Henry Kaiser/Nels Cline/Jim Thomas/Weasel Walter/Allen Whitman
Jazz Free
Guitarist Nels Cline met Henry Kaiser way back in 1977, but the pair had only made one recording together (Cline plays on the Yo Miles! band’s 1998 debut) before the “rock improvisation” suite Jazz Free. The cover of this 2012 offering (“A Connective Improvisation”) mimics the cover of Ornette Coleman’s epochal 1961 album Free Jazz and links the master guitarists up with third guitarist Jim Thomas and bassist Allen Whitman, both from San Francisco psychedelic surf rockers Mermen, as well as Weasel Walter again, this time behind the drum kit. Despite the playful antipathy towards the genre, the quintet operates like a jazz combo, applying the dynamics of themes, heads, and solos to soaring psychedelic workouts like “Farewell to the Master” and “Coastal Ballad.” The title track wades into noisier, more aggressive waters whereas “Asstinato” looks back to Miles’ electric era. “Sunshine On” rocks with a Minutemen-like jitter, while “Mass Projection Jim > Fake Xero” shows the trio of guitarists effortlessly trading off solos like a virtuoso Dead tribute band on a Hawaii-bound cruise ship.
Nazca Lines
Nazca Lines is Kaiser in a stripped-down setting, played entirely on acoustic guitar.
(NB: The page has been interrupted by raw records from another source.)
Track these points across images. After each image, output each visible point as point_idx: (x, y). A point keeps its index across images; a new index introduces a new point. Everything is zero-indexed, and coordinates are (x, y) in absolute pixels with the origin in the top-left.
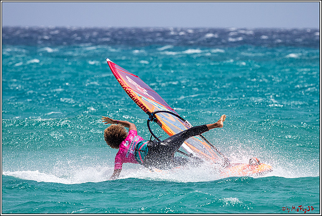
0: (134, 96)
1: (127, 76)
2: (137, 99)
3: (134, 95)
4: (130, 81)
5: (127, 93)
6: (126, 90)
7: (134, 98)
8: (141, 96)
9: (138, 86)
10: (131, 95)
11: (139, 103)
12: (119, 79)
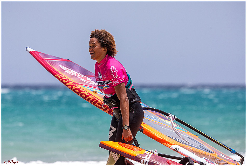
0: (88, 96)
1: (61, 66)
2: (94, 99)
3: (87, 94)
4: (68, 72)
5: (76, 92)
6: (74, 88)
7: (90, 98)
8: (94, 90)
9: (79, 75)
10: (83, 95)
11: (98, 104)
12: (58, 75)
Kaiser actually uses the “Introduction” to speak directly to the listener, explaining the phenomenon of Nazca lines, how Derek Bailey’s approach influenced him, and why he’s made this particular record, which consists of 22 improvised solos played on 18 different guitars. Despite the brevity of the pieces, Kaiser is in a contemplative mood, moving between luminous clouds of ringing harmonics and deeply felt strumming and finger-picking. While most of the tracks fall on the shorter side, by the time he gets to the end of the album, Kaiser is ready to stretch out on “Hands,” “Astronaut” and “Reptile.” On “Whale,” he grinds the pick against the strings, reveling in the tactile and seizing the moment.
The Deep Unreal
Considering his later career, perhaps it’s more than a coincidence that Kaiser’s very first album from 1977 was entitled Ice Death. The liner notes to 2017’s The Deep Unreal explain that “immediately after returning from his 12th deployment to Antarctica as a Scientific Diver, Henry Kaiser recorded this musical translation of 43 scientific dives installing an underwater remote sensing system under the ice near McMurdo Station.” The liner notes clarify that The Deep Unreal is “live solo guitar all improvised no overdubs just long delays and no looping” and the result is a hypnotic work that rewards close listening but also serves as a sort of ambient blues that recalls Robert Fripp, Richard Pinhas, even Roy Montgomery. The title track is a 26-minute expedition to the polar depths, accruing a glaciality that feels primordial. Calling back to his debut, “A Spoonful of Ice Death Blues” is an extended meditation that opens with Kaiser dancing around the theme like a moth fluttering around a lightbulb until a third of the way through he steps on the overdrive, arcing into Hendrix-y leads before he starts messing with the delay settings and the ice death blues turn into a frozen death rattle. It’s a watery grave, but it’s beautiful and serene and there’s no other place like it on the planet.